## Task directions
Convert the text of the items below into a Markdown table with the columns Row and Line, numbering each row and omitting blank lines and pictures.

## Information given

== Segment start ==

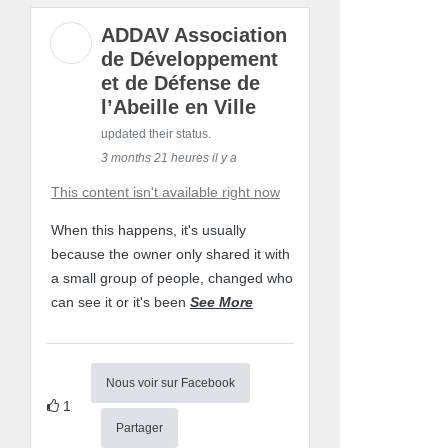
ADDAV Association
de Développement
et de Défense de
l’Abeille en Ville
updated their status.
3 months 21 heures il y a
This content isn't available right now
When this happens, it's usually
because the owner only shared it with
a small group of people, changed who
can see it or it's been
See More
Nous voir sur Facebook
1
Partager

== Segment end ==

## Response area
| Row | Line |
|---|---|
| 1 | ADDAV Association |
| 2 | de Développement |
| 3 | et de Défense de |
| 4 | l’Abeille en Ville |
| 5 | updated their status. |
| 6 | 3 months 21 heures il y a |
| 7 | This content isn't available right now |
| 8 | When this happens, it's usually |
| 9 | because the owner only shared it with |
| 10 | a small group of people, changed who |
| 11 | can see it or it's been |
| 12 | See More |
| 13 | Nous voir sur Facebook |
| 14 | 1 |
| 15 | Partager |